Arundel border dispute erupts

Annapolis draws fire with talk of annexing Parole Plaza center

Tax revenue at issue

June 25, 1999|By Matthew Mosk | Matthew Mosk,SUN STAFF

Anne Arundel County leaders have accused Annapolis officials of launching a sneak attack against them. The target: a local shopping center rich with potential as a source of taxes.

City officials acknowledged quietly engaging in annexation talks with the owner of Parole Plaza, a shopping center on the county side of the city line, but they played down the episode. County leaders were not amused.

"I was caught completely off guard," County Executive Janet S. Owens said yesterday as she left a breakfast attended by Annapolis Mayor Dean L. Johnson. "I was trying to contain my anger."

In a county where laws limit the amount taxes can be increased, each new business is coveted as a source of revenue. So several county leaders were affronted by the idea that city officials would try to annex the prime shopping center, which is being redeveloped.

"I don't understand what motivated this," said County Councilwoman Barbara D. Samorajczyk, who represents Annapolis. "This is really a betrayal."

City leaders said the the talks were preliminary, but they didn't apologize for trying to snap up the property. They said it was a logical move for officials in the state capital, where government agencies occupy land and use services without contributing to the tax base.

"Annexation is certainly going to be something we consider," said Johnson. "We are looking at 40 percent of our property that's tax-exempt. We get no other money. We have to find that somewhere."

Both sides fear the mall will reignite a battle over border properties that only recently quieted down.

Last year, the city and the county wrestled all the way to the state's highest court over Annapolis' annexation of 103 acres on the city's southwestern edge. The city won. There have been three other annexations in the past five years, and another, involving 50 acres of waterfront property, is under consideration.

To begin the process, property owners must request annexation. If it agrees with state law, the city council then must consider it.

Johnson said his staff is in regular contact with landowners along the city's border to gauge interest in joining the city.

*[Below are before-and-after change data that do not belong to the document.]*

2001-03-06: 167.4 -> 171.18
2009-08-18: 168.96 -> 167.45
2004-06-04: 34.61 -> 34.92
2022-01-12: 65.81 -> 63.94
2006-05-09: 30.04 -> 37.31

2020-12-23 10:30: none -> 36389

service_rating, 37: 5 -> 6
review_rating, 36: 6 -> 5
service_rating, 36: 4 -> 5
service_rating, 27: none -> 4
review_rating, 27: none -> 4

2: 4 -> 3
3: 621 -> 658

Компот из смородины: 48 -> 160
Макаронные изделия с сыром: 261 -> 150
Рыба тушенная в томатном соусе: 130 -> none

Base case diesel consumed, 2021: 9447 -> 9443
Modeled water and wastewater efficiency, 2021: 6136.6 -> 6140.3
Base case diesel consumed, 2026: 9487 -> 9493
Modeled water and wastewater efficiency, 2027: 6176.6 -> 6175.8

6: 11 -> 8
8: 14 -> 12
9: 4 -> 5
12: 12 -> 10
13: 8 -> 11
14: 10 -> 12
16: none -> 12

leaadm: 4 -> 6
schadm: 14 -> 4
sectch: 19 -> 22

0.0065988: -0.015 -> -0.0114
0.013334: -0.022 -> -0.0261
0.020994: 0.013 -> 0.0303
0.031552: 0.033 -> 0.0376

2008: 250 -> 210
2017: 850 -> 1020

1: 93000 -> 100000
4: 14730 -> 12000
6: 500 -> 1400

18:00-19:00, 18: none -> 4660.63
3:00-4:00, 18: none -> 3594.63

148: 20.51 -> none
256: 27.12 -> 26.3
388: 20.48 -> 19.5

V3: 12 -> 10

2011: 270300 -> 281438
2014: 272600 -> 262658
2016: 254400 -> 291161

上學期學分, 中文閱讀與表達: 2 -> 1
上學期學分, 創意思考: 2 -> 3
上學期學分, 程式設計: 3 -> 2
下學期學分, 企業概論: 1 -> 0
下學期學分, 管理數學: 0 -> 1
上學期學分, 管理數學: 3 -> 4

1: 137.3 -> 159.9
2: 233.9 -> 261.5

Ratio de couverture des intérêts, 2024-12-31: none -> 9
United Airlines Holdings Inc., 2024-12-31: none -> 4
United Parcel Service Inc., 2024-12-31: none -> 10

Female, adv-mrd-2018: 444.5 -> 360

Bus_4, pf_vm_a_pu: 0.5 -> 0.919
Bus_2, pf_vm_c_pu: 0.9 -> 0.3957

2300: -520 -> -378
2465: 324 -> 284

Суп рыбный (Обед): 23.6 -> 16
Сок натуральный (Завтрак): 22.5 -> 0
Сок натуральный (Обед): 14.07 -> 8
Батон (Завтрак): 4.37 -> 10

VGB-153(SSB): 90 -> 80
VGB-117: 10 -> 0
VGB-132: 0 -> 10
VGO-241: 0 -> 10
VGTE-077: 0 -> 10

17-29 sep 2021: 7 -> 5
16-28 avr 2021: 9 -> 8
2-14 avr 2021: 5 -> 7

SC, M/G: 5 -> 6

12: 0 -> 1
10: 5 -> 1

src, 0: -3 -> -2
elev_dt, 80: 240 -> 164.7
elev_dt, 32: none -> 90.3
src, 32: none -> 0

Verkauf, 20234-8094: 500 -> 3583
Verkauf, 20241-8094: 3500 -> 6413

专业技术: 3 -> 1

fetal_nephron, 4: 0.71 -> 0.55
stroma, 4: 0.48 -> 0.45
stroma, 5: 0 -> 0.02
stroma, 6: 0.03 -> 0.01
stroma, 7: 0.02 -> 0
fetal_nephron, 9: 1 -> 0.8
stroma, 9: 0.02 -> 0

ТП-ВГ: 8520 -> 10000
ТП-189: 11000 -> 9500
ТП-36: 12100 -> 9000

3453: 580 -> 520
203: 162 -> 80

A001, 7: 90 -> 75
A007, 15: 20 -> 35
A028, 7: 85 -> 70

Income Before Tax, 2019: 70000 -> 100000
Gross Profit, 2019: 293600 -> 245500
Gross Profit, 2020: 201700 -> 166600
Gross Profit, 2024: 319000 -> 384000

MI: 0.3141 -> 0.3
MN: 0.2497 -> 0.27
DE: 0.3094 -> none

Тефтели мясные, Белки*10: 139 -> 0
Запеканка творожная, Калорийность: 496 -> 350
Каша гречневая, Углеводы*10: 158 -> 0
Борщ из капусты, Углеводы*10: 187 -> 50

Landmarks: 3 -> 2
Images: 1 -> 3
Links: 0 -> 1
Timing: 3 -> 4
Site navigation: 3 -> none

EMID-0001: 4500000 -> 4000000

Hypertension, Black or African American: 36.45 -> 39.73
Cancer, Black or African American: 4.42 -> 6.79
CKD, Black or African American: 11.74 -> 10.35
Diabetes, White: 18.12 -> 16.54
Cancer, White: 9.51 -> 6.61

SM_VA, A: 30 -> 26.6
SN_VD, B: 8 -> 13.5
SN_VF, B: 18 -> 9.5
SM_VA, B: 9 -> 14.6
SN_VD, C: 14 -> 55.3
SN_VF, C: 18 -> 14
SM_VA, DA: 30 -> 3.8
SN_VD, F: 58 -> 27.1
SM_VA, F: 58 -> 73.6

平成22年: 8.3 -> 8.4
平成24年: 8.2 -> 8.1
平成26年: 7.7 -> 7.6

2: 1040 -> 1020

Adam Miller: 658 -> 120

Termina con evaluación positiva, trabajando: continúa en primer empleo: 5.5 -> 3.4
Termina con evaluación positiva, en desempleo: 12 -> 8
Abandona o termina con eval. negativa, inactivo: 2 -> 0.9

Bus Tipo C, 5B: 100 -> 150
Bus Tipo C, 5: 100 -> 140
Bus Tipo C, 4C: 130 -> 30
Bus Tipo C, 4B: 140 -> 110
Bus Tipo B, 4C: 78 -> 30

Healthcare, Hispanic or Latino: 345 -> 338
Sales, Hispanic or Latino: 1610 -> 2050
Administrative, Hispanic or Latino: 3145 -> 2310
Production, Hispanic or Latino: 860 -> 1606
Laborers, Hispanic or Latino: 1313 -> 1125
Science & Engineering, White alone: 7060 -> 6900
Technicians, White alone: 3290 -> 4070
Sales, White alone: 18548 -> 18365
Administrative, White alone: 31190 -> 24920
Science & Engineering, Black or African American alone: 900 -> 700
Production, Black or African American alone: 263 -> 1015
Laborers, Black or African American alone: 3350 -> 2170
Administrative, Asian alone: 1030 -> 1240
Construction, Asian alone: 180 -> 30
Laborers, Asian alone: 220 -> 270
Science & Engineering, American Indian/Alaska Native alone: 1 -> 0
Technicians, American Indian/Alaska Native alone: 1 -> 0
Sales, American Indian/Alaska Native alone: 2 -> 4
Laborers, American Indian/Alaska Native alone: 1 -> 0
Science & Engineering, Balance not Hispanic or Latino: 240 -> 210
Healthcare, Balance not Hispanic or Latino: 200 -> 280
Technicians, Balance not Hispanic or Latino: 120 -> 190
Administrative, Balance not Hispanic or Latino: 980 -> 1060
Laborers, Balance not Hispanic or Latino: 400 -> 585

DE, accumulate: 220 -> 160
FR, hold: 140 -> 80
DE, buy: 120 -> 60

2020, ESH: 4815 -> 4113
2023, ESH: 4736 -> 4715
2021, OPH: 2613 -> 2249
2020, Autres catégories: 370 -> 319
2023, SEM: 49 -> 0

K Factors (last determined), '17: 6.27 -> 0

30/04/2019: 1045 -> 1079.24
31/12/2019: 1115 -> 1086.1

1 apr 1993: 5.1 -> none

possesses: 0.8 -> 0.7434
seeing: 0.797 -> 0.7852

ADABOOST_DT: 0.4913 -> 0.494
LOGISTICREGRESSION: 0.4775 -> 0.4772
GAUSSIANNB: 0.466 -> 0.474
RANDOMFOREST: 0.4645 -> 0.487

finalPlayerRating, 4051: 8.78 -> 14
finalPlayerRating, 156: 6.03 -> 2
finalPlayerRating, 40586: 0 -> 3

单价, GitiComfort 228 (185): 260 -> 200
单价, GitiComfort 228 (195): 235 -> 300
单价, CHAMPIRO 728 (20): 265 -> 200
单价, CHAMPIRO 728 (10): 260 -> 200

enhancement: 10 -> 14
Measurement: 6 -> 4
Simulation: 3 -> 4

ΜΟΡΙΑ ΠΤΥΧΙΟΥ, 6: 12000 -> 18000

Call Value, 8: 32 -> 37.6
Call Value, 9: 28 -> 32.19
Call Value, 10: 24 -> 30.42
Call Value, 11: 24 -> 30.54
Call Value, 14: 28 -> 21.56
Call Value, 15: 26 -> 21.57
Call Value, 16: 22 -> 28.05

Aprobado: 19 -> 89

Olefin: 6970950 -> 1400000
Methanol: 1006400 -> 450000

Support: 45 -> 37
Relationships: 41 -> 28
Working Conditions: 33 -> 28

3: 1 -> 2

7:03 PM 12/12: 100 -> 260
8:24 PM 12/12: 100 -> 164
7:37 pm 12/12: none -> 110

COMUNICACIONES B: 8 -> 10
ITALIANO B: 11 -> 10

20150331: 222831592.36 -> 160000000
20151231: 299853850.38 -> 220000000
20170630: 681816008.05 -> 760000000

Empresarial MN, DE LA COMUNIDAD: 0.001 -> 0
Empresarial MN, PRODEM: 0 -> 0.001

The idea of losing this parcel has the county peeved.

This week, Parole Plaza's owner revealed plans to anchor the redeveloped 33-acre shopping center on Route 2 with a Wal-Mart. The giant retailer is a departure from the county's vision for the heart of Parole, one of three areas designated as future county hubs.

"It's the wrong thing in the wrong place at the wrong time," Samorajczyk said.

With the potential for opposition to Wal-Mart, the possibility of annexation would give the property owner leverage to push through his plans. If the county threatens opposition, he can ask to join the city.

Carl Freedman, the New Jersey developer who owns the land, could not be reached yesterday.

County officials said he has begun playing the county against the city.

"He asked Mrs. Owens point-blank if she would be obstructive," said Marvin Bond, her chief of staff. "He was weighing his options."

Johnson said that should not be a major concern. He said Annapolis will use the same planning guidelines to consider the the proposed Wal-Mart that the county uses.

As for the potential for strained relations between the two governments, the mayor placed that in county hands.

Last week, he said, he learned that the county had invited a major city business to consider relocating to the David Taylor Research Center, which is on county land.

"It's always a two-way street," he said.